Heilemann’s modesty captures Davenport’s ethos, expressed best by a menu that reads like a mood ring of the season: ever-changing soups and salads, braised meats and local fish, polished with attention to detail and Old World sentiment. Behold Gibson, in the groove: a French dream of duck confit, cloaked with brussels sprout leaves, steamed and sautéed to order, and fall’s bling: pomegranate seeds. His Spanish stew shows just how satisfying food can be when you can actually taste everything—not just the clams and tingly chorizo, not just the earthy liquor extruded from simmered tarbais beans, but Italian parsley, treated as a true ingredient in its own right. You can raise a Zalto glass to that. 

Kurt’s Guide to Drinking With Kevin's Food

The dish: Gibson’s scallops, “pan-seared just right and served over a bed of raw, shaved porcini”
The wine: “I head straight for the wines of French producer Bernard Gripa, which have all the richness and texture of a great Rhône white, just more light on their feet. The 2011 Saint-Péray Les Pins is a current favorite, and a great start or finish to any meal.” 

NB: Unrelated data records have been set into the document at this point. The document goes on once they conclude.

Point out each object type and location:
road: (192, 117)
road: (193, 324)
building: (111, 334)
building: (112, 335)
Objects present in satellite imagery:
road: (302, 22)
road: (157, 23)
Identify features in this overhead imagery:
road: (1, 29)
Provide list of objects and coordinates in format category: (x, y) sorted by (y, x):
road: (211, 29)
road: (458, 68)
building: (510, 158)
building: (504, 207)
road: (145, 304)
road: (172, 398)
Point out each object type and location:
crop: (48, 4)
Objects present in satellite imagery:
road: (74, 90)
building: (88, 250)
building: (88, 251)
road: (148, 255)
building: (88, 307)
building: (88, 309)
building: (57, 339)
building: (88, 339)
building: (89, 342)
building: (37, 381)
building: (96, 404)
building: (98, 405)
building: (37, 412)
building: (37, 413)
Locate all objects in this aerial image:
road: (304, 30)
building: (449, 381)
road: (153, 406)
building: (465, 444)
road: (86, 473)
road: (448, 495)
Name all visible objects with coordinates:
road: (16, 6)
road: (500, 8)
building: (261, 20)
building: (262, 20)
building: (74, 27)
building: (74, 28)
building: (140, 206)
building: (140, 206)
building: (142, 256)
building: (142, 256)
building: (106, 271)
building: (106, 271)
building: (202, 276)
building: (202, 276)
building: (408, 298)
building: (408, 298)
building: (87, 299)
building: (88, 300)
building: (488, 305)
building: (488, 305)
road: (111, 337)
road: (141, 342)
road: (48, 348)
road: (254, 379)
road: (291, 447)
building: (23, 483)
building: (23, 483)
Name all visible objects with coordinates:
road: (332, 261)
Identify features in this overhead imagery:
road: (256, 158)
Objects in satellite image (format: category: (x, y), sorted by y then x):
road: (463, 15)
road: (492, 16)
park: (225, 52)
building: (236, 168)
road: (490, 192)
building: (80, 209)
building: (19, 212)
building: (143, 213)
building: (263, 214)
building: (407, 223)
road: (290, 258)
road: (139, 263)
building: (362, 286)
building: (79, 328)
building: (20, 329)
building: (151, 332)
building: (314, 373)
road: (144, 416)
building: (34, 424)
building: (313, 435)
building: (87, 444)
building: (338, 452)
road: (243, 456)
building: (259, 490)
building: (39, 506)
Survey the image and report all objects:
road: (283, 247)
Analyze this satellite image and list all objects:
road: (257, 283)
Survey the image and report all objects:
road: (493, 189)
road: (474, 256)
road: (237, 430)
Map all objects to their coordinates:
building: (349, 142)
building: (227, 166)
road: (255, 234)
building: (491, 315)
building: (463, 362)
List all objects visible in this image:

The dish: Duck breast—”hot, juicy, medium-rare”
The wine: “You want the 2010 Menetou-Salon Les Renardières Rouge, an old-vine bottling that shows how lovely pinot noir in the Loire Valley can be. Bright red fruit takes center stage, but the underlying savory and herbaceous notes make this more than a one-trick pony.”

The dish: Cabbage rolls, the Gibson way: “stuffed with pork, chestnuts, and apples”
The wine: “This dish is the ideal balance between refinement and comforting warmth—just right for the wines of Mount Etna.... The 2011 vintage was a powerful one, but not without finesse. The volcanic soils add a beautiful minerality and dark power that reminds me of a bigger, rougher-edged sibling to Burgundy.”